+++ Provided data +++

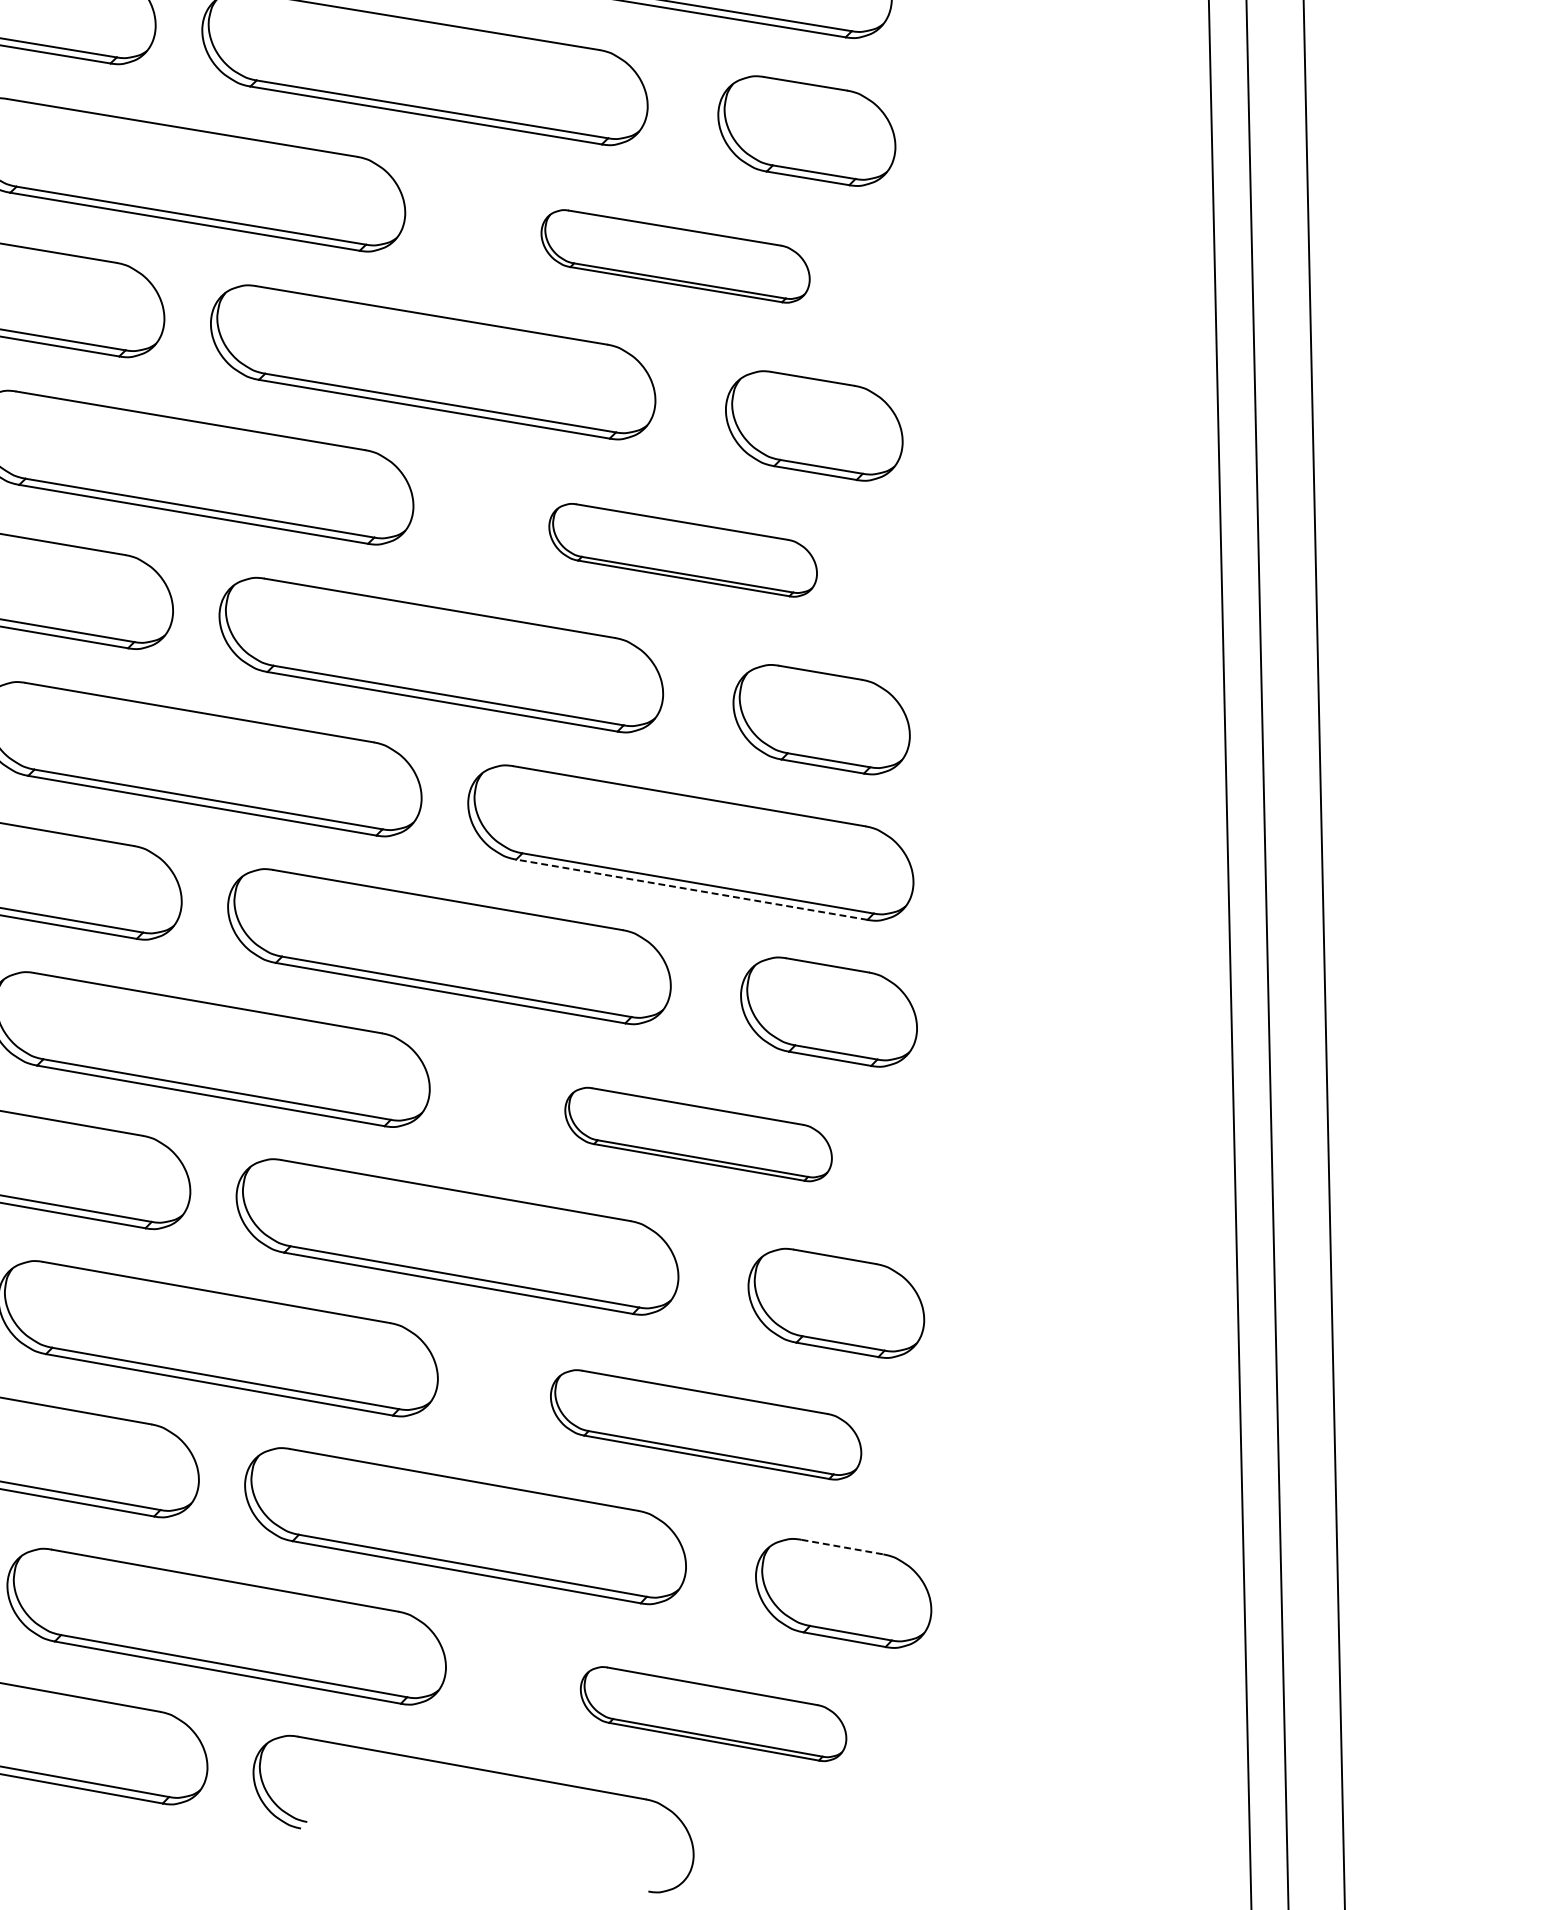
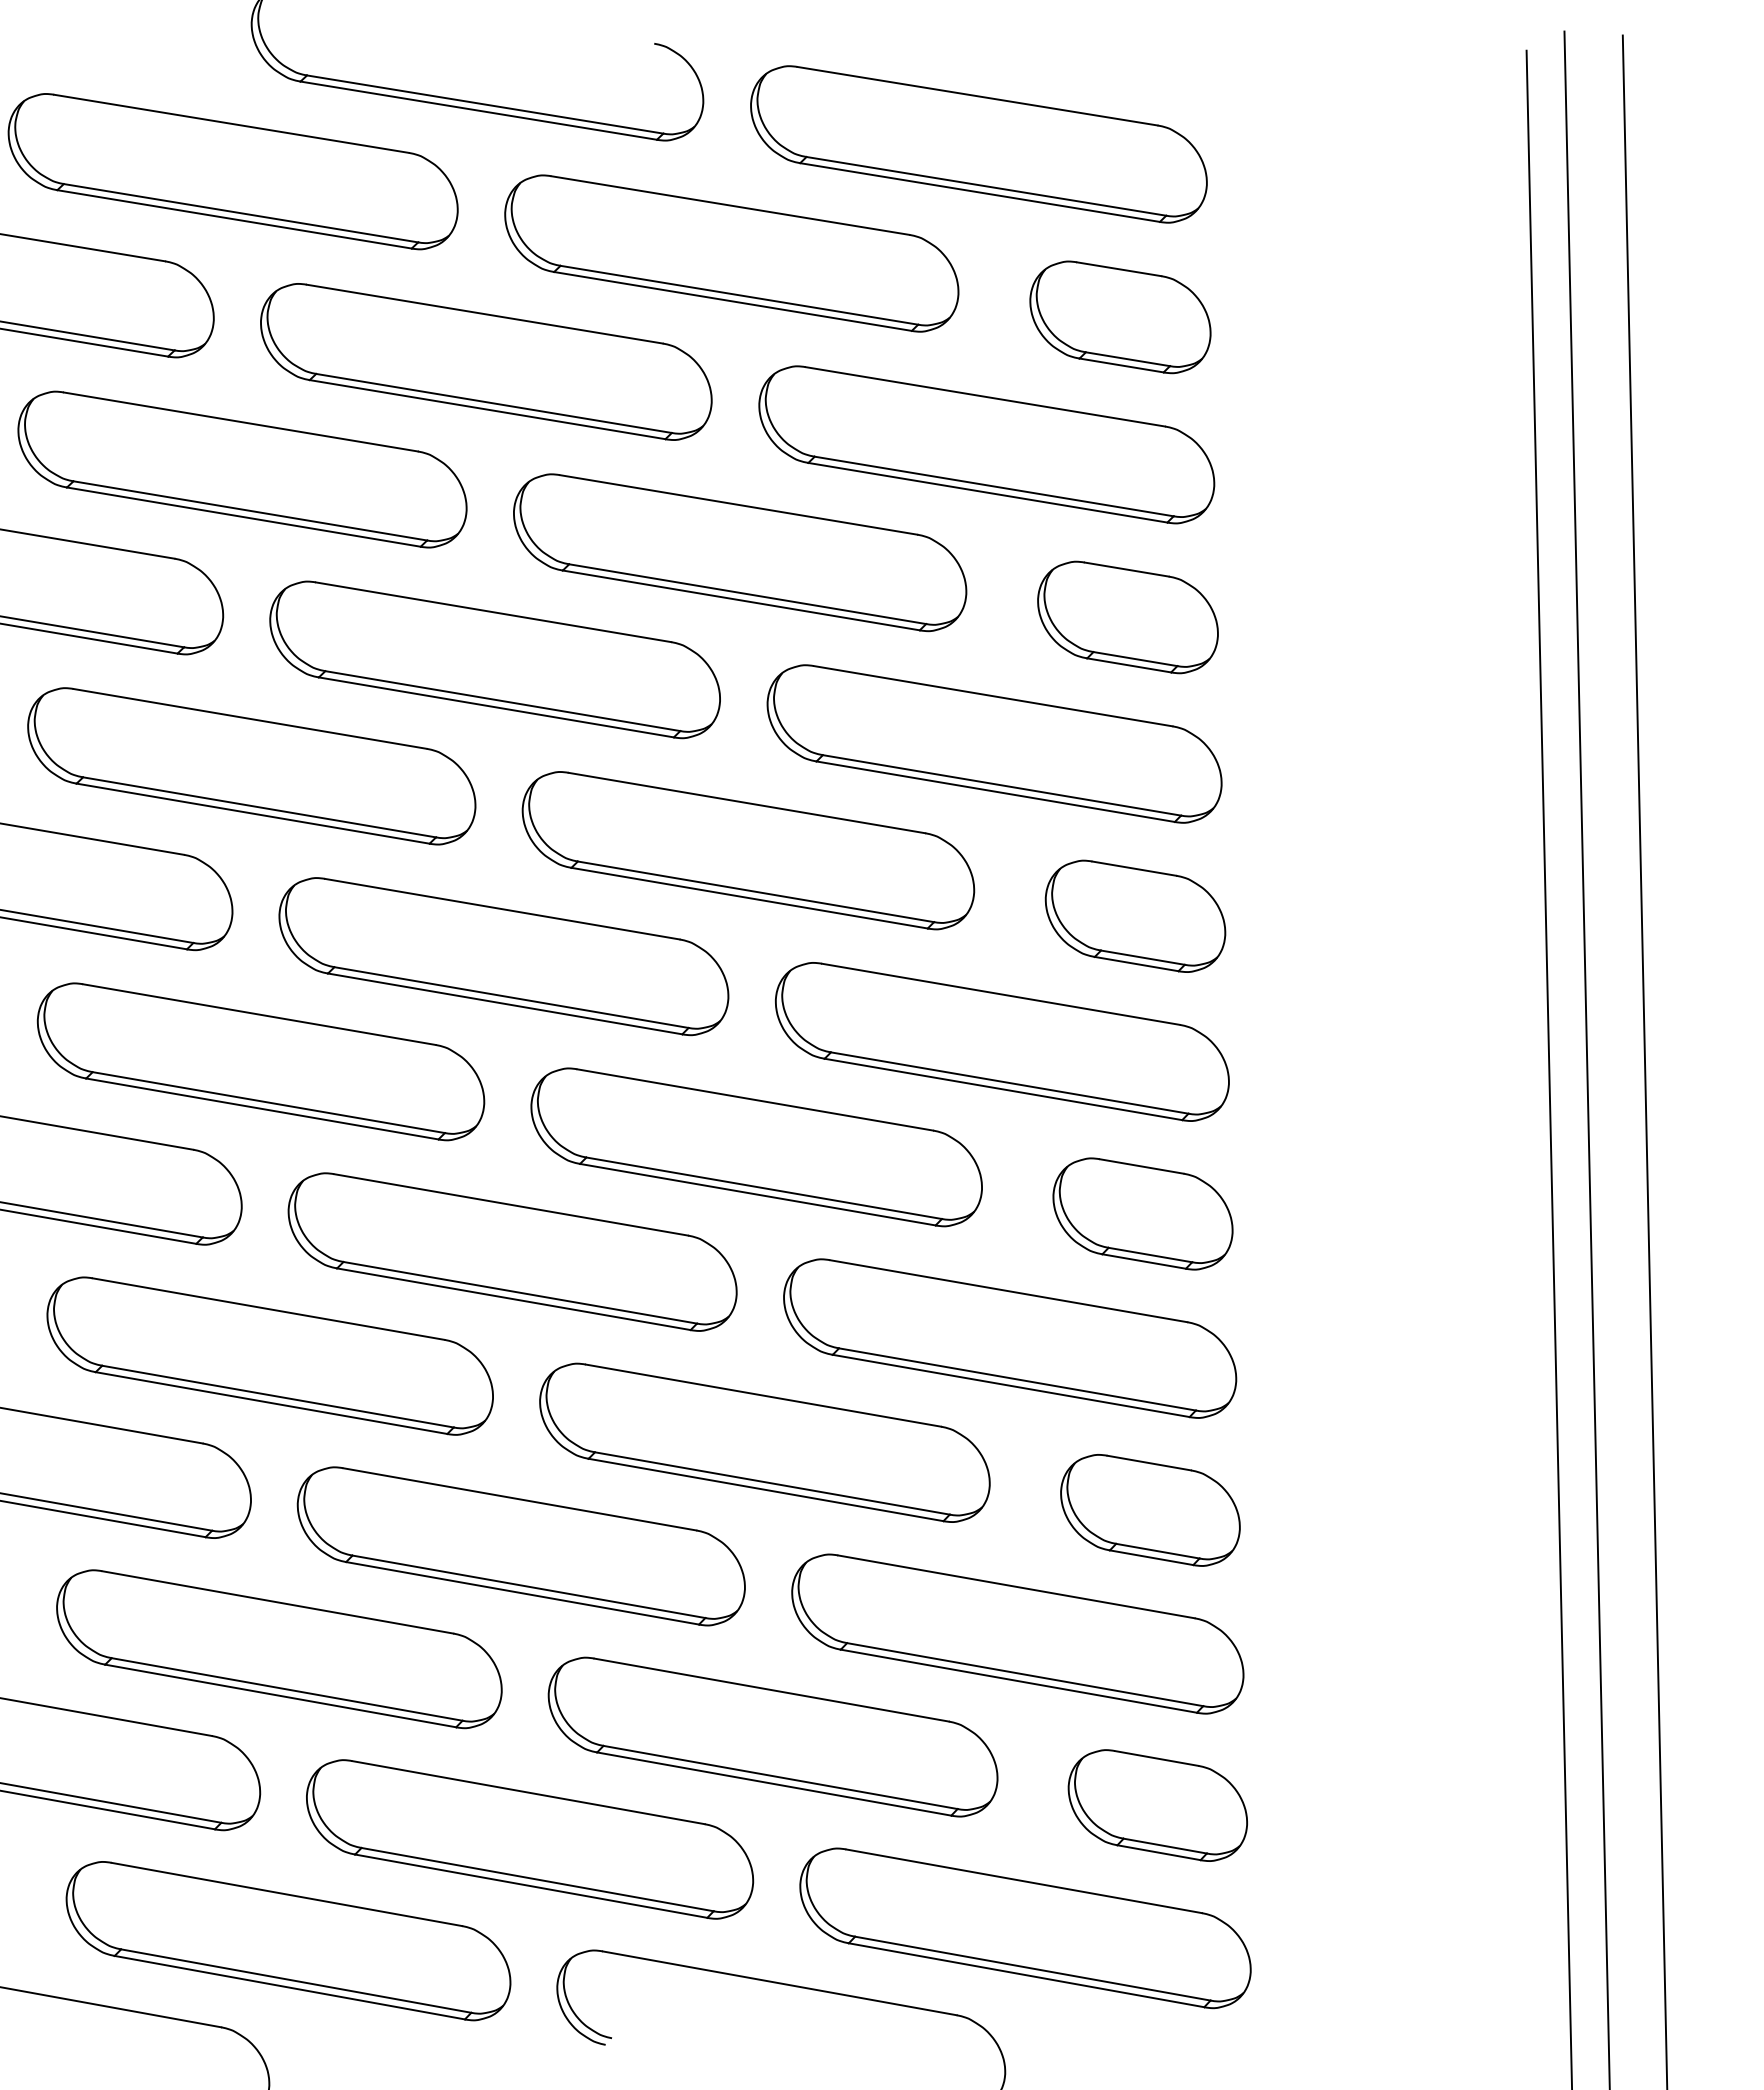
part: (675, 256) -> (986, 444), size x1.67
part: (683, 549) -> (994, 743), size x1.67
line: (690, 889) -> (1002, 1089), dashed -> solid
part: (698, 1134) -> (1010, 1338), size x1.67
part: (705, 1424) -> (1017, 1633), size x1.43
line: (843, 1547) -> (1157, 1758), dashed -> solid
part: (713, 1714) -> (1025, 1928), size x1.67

+++

Exercise aim → The final stretch of the listing, from the line containing "part: (698, 1134) -> (1010, 1338), size x1.67" through its last line, both included, is to be output exactly and by itself.

Expected answer →
part: (698, 1134) -> (1010, 1338), size x1.67
part: (705, 1424) -> (1017, 1633), size x1.43
line: (843, 1547) -> (1157, 1758), dashed -> solid
part: (713, 1714) -> (1025, 1928), size x1.67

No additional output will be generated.